The minimization problem can be easily transposed to a maximization problem and thus this definition covers both cases. This is a general definition that can be adapted for some specific nuclear engineering optimization problem. We will provide an example for the first cycle core loading pattern optimization. In this example, the decision variable $x \in \mathcal{X}^d$ is a complete loading pattern that includes $d$ fuel assemblies $x=[x_1, \dots x_d]$ that represent the whole reactor core. For a typical four-loop PWR, $d=193$ if no symmetry is assumed. If an octant symmetry is assumed then it can be reduced to $d=31$. Each loading pattern can take values from the discrete set $\mathcal{X}^d$ that depends on the available inventory of fresh fuel assembly designs. For an inventory of $p$ fuel assembly designs, the total number of combinations that provide unique loading patterns is $p^d$. The function to be maximized is $f_0: \mathcal{X}^d \rightarrow \mathcal{R}$ and a typical example is the energy production or the cycle length. The constraints that need to be met are represented by the functions $f_i: \mathcal{X}^d \rightarrow \mathcal{R}$ and some examples are the feedback coefficients, power peaking factors, and maximum boron concentration. Such optimization problem that involves multiple objectives (maximization/minimization and constraints) is usually treated through a fitness functions that maps the desired objectives into one effective quantity. The fitness function can have any functional form but the most widely used is a linear combination of the objectives with weights $w_i$ for each objective as defined in the following equation. The $max$ operator adds a penalization for every constraint that is not satisfied of which the value depends on the degree of violation.
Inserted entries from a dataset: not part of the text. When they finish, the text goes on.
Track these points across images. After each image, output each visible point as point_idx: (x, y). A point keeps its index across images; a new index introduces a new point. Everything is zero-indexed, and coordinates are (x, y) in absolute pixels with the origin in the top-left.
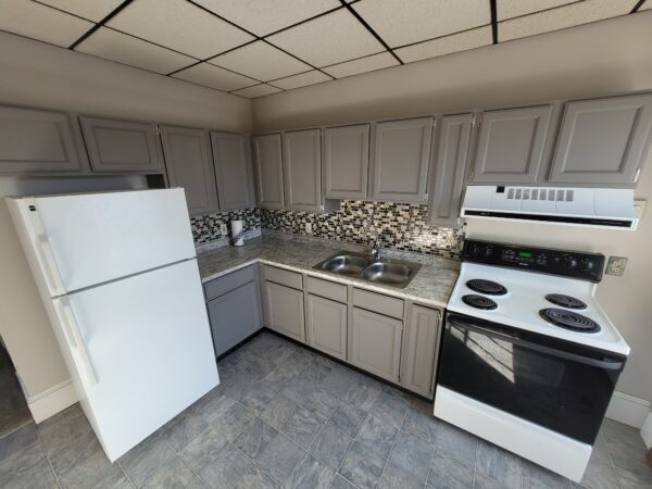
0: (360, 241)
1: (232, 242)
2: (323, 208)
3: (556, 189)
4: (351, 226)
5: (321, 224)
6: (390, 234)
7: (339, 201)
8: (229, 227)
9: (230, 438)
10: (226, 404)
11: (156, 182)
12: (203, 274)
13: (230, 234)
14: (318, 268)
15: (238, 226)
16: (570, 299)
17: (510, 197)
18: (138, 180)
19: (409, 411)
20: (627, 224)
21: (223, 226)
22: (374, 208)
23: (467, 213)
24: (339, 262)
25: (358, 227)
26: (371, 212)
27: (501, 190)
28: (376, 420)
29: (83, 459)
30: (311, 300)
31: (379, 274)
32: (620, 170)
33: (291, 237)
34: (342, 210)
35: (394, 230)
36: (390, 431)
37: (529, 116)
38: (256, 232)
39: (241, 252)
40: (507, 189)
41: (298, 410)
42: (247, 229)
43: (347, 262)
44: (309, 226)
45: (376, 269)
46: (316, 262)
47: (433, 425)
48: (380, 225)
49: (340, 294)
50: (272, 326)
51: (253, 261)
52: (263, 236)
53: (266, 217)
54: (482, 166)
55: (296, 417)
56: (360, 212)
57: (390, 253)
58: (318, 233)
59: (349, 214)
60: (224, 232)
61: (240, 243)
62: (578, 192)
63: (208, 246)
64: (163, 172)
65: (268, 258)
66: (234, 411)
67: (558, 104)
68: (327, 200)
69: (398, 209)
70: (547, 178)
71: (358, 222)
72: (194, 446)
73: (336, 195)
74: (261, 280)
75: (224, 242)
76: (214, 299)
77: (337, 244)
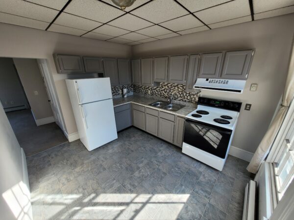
0: (166, 97)
1: (123, 96)
2: (153, 85)
3: (224, 80)
4: (163, 92)
5: (153, 91)
6: (176, 95)
7: (160, 83)
8: (122, 91)
9: (120, 151)
10: (119, 144)
11: (101, 75)
12: (114, 105)
13: (122, 93)
14: (150, 105)
15: (125, 90)
16: (228, 117)
17: (210, 82)
18: (96, 75)
19: (175, 151)
20: (240, 91)
21: (121, 91)
22: (171, 85)
23: (195, 87)
24: (158, 104)
25: (166, 92)
26: (170, 87)
27: (207, 80)
28: (164, 152)
29: (82, 150)
30: (147, 115)
31: (171, 108)
32: (241, 74)
33: (143, 95)
34: (161, 86)
35: (178, 94)
36: (167, 155)
37: (216, 56)
38: (131, 93)
39: (126, 100)
40: (209, 79)
41: (140, 147)
42: (128, 92)
43: (161, 104)
44: (149, 91)
45: (170, 107)
46: (150, 103)
47: (181, 155)
48: (173, 92)
49: (156, 114)
50: (135, 125)
51: (130, 102)
52: (134, 95)
53: (135, 88)
54: (202, 72)
55: (139, 148)
56: (166, 87)
57: (176, 102)
58: (152, 94)
59: (163, 87)
60: (120, 92)
61: (126, 96)
62: (230, 81)
63: (115, 97)
64: (103, 72)
65: (135, 102)
66: (121, 145)
67: (224, 52)
68: (155, 82)
69: (179, 86)
70: (221, 76)
71: (166, 90)
72: (110, 151)
73: (158, 81)
74: (132, 109)
75: (120, 96)
76: (117, 113)
77: (158, 98)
$$ \mathrm{max.} \quad f(x) = w_0 f_0(x) - \sum^{m}_i w_i , \mathrm{max}(0, f_i(x)-a_i) $$

These definitions will be used throughout this wiki to present the various aspects of MOF and its optimization algorithms.

MOF Architecture

MOF aims at allowing a flexible management of optimization algorithms, optimization problems and codes.

mof

References

[1] B. Andersen, G. Delipei, D. Kropaczek, and J. Hou, MOF: A Modular Framework for Rapid Application of Optimization Methodologies to General Engineering Design Problems, arXiv:2204.00141, 2022

[2] G. Delipei, J. Mikouchi-Lopez, P. Rouxelin and J. Hou, Reactor Core Loading Pattern Optimization with Reinforcement Learning, The International Conference on Mathematics and Computational Methods Applied to Nuclear Science and Engineering (Accepted), 2023.